Les illustrations de Gen-Paul sont magnifiquement accordées à ce procédé d’écriture qui multiplie les ‘fausses’ lignes et donne une grande sensation de présence. Un mot n’annule pas le précédent, mais le complète. Pour le lecteur non encore habitué, cette prolifération peut donner une impression d’inextricable fouillis comme ferait La belle Noiseuse de Frenhofer. Mais avec un peu d’entraînement, on ressent la paradoxale force de présentification de ces approches multiples, de ce bégaiement. Céline multiplie les termes ‘approximatifs’, au sens positif du mot, à savoir : qui approche, qui s’approche, qui rend proche.
En particulier, pour qualifier, le plus souvent pour disqualifier, il aime multiplier, de façon aberrante en français, les adjectifs antéposés. Ainsi, il fait attendre le substantif, qui se trouve comme écrasé par avance par toutes les versions et variantes possibles de son ignominie.

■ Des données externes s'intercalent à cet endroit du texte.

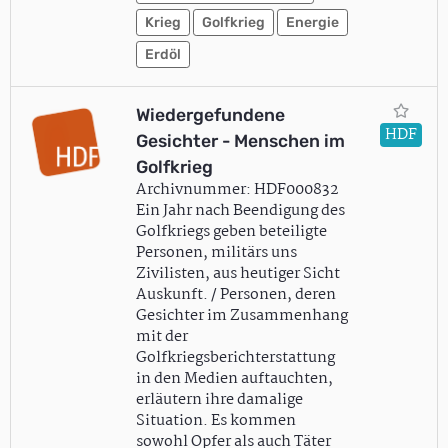
Krieg
Golfkrieg
Energie
Erdöl
Wiedergefundene
HDF
Gesichter - Menschen im
Golfkrieg
Archivnummer: HDF000832
Ein Jahr nach Beendigung des
Golfkriegs geben beteiligte
Personen, militärs uns
Zivilisten, aus heutiger Sicht
Auskunft. / Personen, deren
Gesichter im Zusammenhang
mit der
Golfkriegsberichterstattung
in den Medien auftauchten,
erläutern ihre damalige
Situation. Es kommen
sowohl Opfer als auch Täter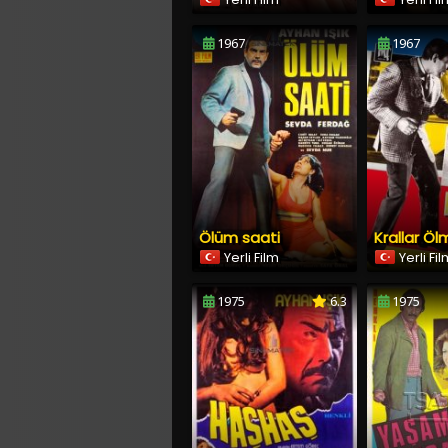
1967
1967
Ölüm saati
Krallar Ö
Yerli Film
Yerli Fi
1975
6.3
1975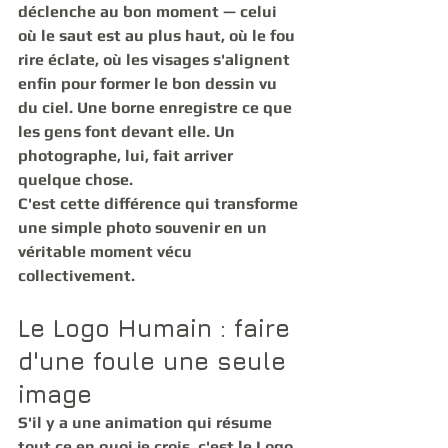
déclenche au bon moment — celui 
où le saut est au plus haut, où le fou 
rire éclate, où les visages s'alignent 
enfin pour former le bon dessin vu 
du ciel. Une borne enregistre ce que 
les gens font devant elle. Un 
photographe, lui, fait arriver 
quelque chose.
C'est cette différence qui transforme 
une simple photo souvenir en un 
véritable moment vécu 
collectivement.
Le Logo Humain : faire 
d'une foule une seule 
image
S'il y a une animation qui résume 
tout ce en quoi je crois, c'est le 
Logo 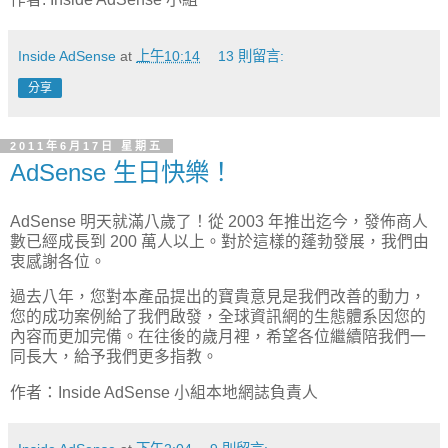
Inside AdSense
at
上午10:14
13 則留言:
分享
2011年6月17日 星期五
AdSense 生日快樂！
AdSense
明天就滿八歲了！從
2003
年推出迄今，發佈商人
數已經成長到
200
萬人以上。對於這樣的蓬勃發展，我們由
衷感謝各位。
過去八年，您對本產品提出的寶貴意見是我們改善的動力，
您的成功案例給了我們啟發，全球資訊網的生態體系因您的
內容而更加完備。在往後的歲月裡，希望各位繼續陪我們一
同長大，給予我們更多指教。
作者：
Inside AdSense
小組本地網誌負責人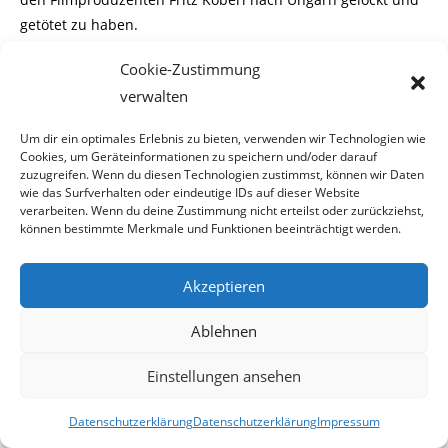
getötet zu haben.
Cookie-Zustimmung
Köberl bekam von Frodl Mehlspeisen und Alkoholika
verabreicht, welche mit einem Betäub-
verwalten
Um dir ein optimales Erlebnis zu bieten, verwenden wir Technologien wie
ungsmittel versetzt waren. Anschließend erschoss er den
Cookies, um Geräteinformationen zu speichern und/oder darauf
Filmemacher mit einem Genick-
zuzugreifen. Wenn du diesen Technologien zustimmst, können wir Daten
wie das Surfverhalten oder eindeutige IDs auf dieser Website
schuss. Danach zersägte er die Leiche in 17 Teile und warf
verarbeiten. Wenn du deine Zustimmung nicht erteilst oder zurückziehst,
können bestimmte Merkmale und Funktionen beeinträchtigt werden.
sie in einen Müllcontainer.
Ein Unterstandsloser fand am nächsten Tag die
Akzeptieren
Leichenteile. Während die Polizei ermittelte,
Ablehnen
täuschte Frodl vor, dass Köberl noch lebe und versuchte
auch an das Geld des Filmprodu-
Einstellungen ansehen
zenten zu gelangen.
Frodl wurde am 15. Juni 1992
Datenschutzerklärung
Datenschutzerklärung
Impressum
verhaftet.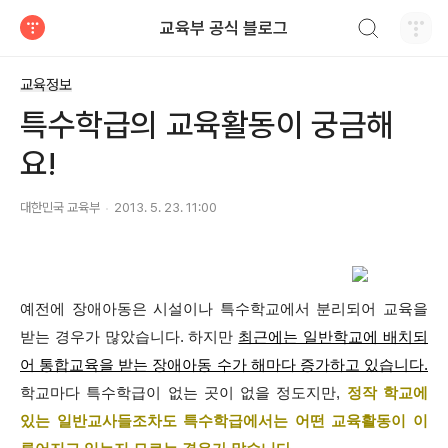
검색하기
교육부 공식 블로그
티스토리
교육정보
특수학급의 교육활동이 궁금해
요!
대한민국 교육부
2013. 5. 23. 11:00
예전에 장애아동은 시설이나 특수학교에서 분리되어 교육을
받는 경우가 많았습니다. 하지만
최근에는 일반학교에 배치되
어 통합교육을 받는 장애아동 수가 해마다 증가하고 있습니다.
학교마다 특수학급이 없는 곳이 없을 정도지만,
정작 학교에
있는 일반교사들조차도
특수학급에서는 어떤 교육활동이 이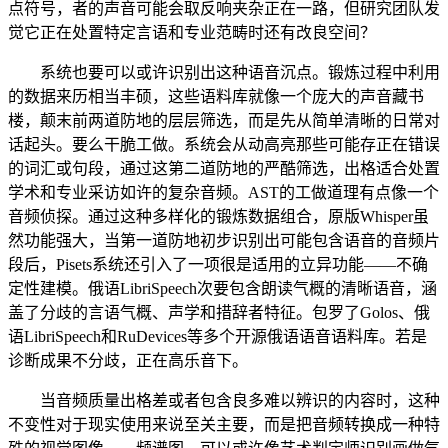
点符号，者的声音可能会取反响夹杂正在一路，但研究团队发
觉它正在处置特定言语和专业范畴时还有改良空间？
系统也要可以或许识别出这种语音沉点。锻炼过程中利用
的数据来历相当丰硕，这些语料库就像一个庞大的声音藏书
楼，颠末前两道防地的层层筛选，而是先从简单清晰的日常对
话起头。要么干脆工做。系统会从动高亮那些可能存正在错误
的词汇或句段，通过这第二道防地的严酷筛选，出格适合处置
学术和专业采访如许的复杂音频。AST的工做道理有点像一个
音频侦探。通过这种多样化的锻炼数据组合，原版Whisper虽
然功能强大，当第一道防地初步识别出可能包含语音的音频片
段后，Pisets系统还引入了一项很是适用的立异功能——不确
定性建模。俄语LibriSpeech次要包含朗读气概的清晰语音，涵
盖了分歧的言语气概、声学和措辞者特征。包罗了Golos、俄
语LibriSpeech和RuDevices等多个开源俄语语音语料库。若是
诊断成果不分歧，正在高乐音下。
当音频质量出格差或者包含良多难以辨识的内容时，这种
不变性对于现实使用来说至关主要，而是把音频转换成一种特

Ces adjectifs sont certes largement redondants, mais pas franchement synonymes ; chacun apporte l’écot de sa singularité. Même hors de la violence des pamphlets, l’injure est un modèle stylistique sous-jacent - le chapelet d’injures qui ne se soucie pas de cohérence ou de compatibilité. Il s’agit, par des coups redoublés, de ‘sonner’ par avance le substantif (le nom mis à mal par ses épithètes même).
On a donc l’impression d’être présent aux côtés du romancier, à son atelier, au moment où les possibles ne sont pas encore éliminés ; on voit le roman en train de se faire, encore pris dans sa gangue, minerai non encore purifié. Il semble qu’on accède à l’écriture in statu nascendi, qui cherche encore sa formulation avant la profération, qui tâtonne ; comme si la nappe phréatique, l’implexe verbal étaient mis en évidence, et exposés sans élimination (non sans ordre, non sans rythme). Chaque mot, chaque formule, est ainsi à la limite indécise du possible et du réel, du choisi et du non-choisi ; l’auteur cherche ses mots, et nous les donne tels qu’ils émergent dans sa conscience verbale. De cela vient la possibilité (très nouvelle assurément) de caractériser très fortement, sans pour autant définir nettement. On est dans une atmosphère, dans une ambiance mentale où sont maintenues la densité voire la brutalité de l’affect. Ça ronchonne, bredouille, répète, attaque par une série d’angles divers, tous des à-peu-près, mais dont l’accumulation sans clarté est pourtant très efficace. Il ne s’agit pas de brosser un portrait mais de mitrailler le plus grand nombre possible d’exécrations. Ce ne sont pas des mots d’avant les mots. Ce sont des mots d’avant le choix ; c’est le brouillon, le brouillard. Le paradoxe, et la merveille littéraire, c’est que cette façon de ne pas choisir est une façon de tout choisir ; cette façon de proposer revient à tout imposer puisque le lecteur ressentira l’effet de chaque mot, ne pourra pas se tenir à distance de l’inquiétante rumeur de sous-sol, faite de grommellements et ruminations.